Another alternative is to abandon the notion of keeping integration records and simply transfer snapshots based on time (every day or every week) or labels. The procedure for each snapshot would be:

  1. Set the ClearCase view according to the criteria (label or date).
  2. Create a list of all files called "filelist" and add each file to Perforce with p4 -x filelist add.
  3. Run p4 submit with a change description saying "snapshot as of (date/label)"
  4. If it's a label, run p4 label and p4 labelsync to create the same label in Perforce
  5. Run p4 -x filelist delete to mark all files as deleted, then run p4 submit OR modify the "add files to Perforce" step to add the file if it doesn't exist or edit it if it does.
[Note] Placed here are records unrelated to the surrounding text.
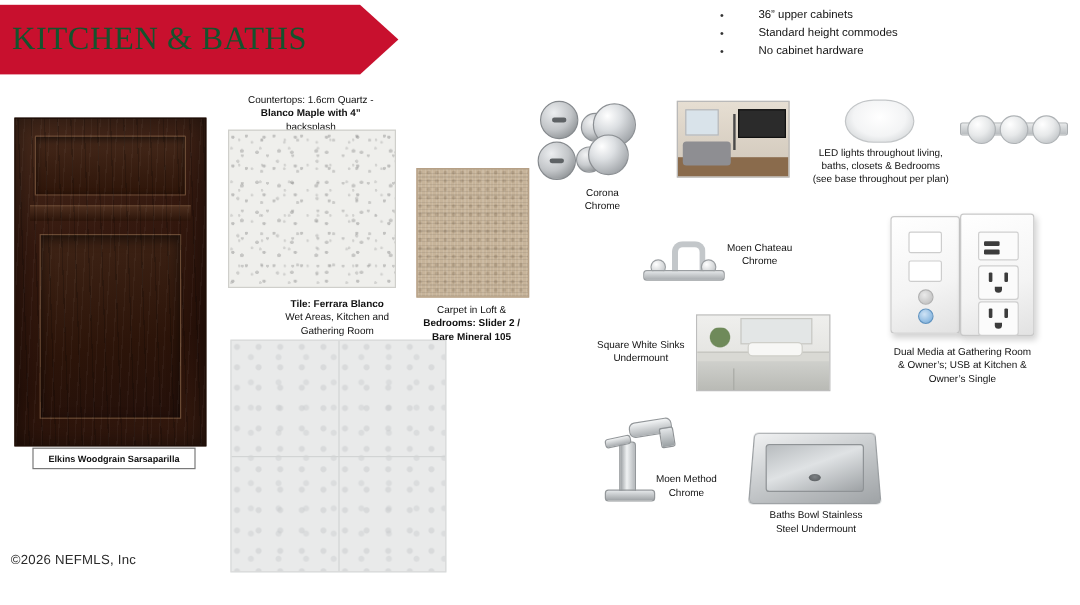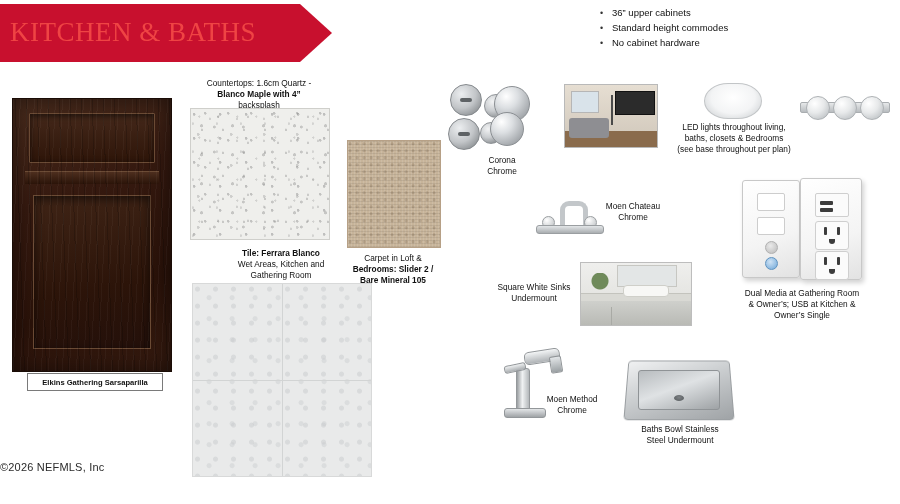--- a/index.html
+++ b/index.html
@@ -82,6 +82,7 @@
   }
   .bullet-label {
     flex: 1;
+    margin-left: 20px;
   }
This approach eliminates the filename mapping problem, and may solve the performance problem because it transfers only some of the history. Anyone wishing to pursue this approach may wish to contact us; we will be glad to assist.

The phased approach

Due to the different branching model suggested by ClearCase and the need to become accustomed to a different system, it may be best to take a phased approach to conversion. The best approach would seem to be

  1. Take a simple snapshot of the main line only. Due to ClearCase's model this will probably currently be a branch called "version n" where n is the next version to be released.
  2. Switch the main line developers over to using Perforce. When it is time to release "version n", create a branch for version n.
  3. Code maintainers working on version n will now switch to Perforce. The process continues until all supported releases are in Perforce.

The advantage of this approach is that the Perforce history is very clean, the transition is more manageable, and experience with Perforce can be passed on from developer to developer.

The disadvantage, of course, is that the interim solution involves two CM systems, which may introduce short term complications.

Other conversion issues

Multiple names for one directory

ClearCase installations will typically have a myriad of NFS mounts and symbolic links. This can result in the same directory having multiple names. Perforce maps files between client syntax and depot syntax based on the current working directory. In order to ensure Perforce uses the canonical name for the directory p4 can be aliased to p4 -d `pwd`.

Performance problems

ClearCase slows down all filesystem accesses. Thus it is best for the Perforce server to be run on a machine which does not have ClearCase installed. Users who will never need to access ClearCase should have ClearCase de-installed from their machines.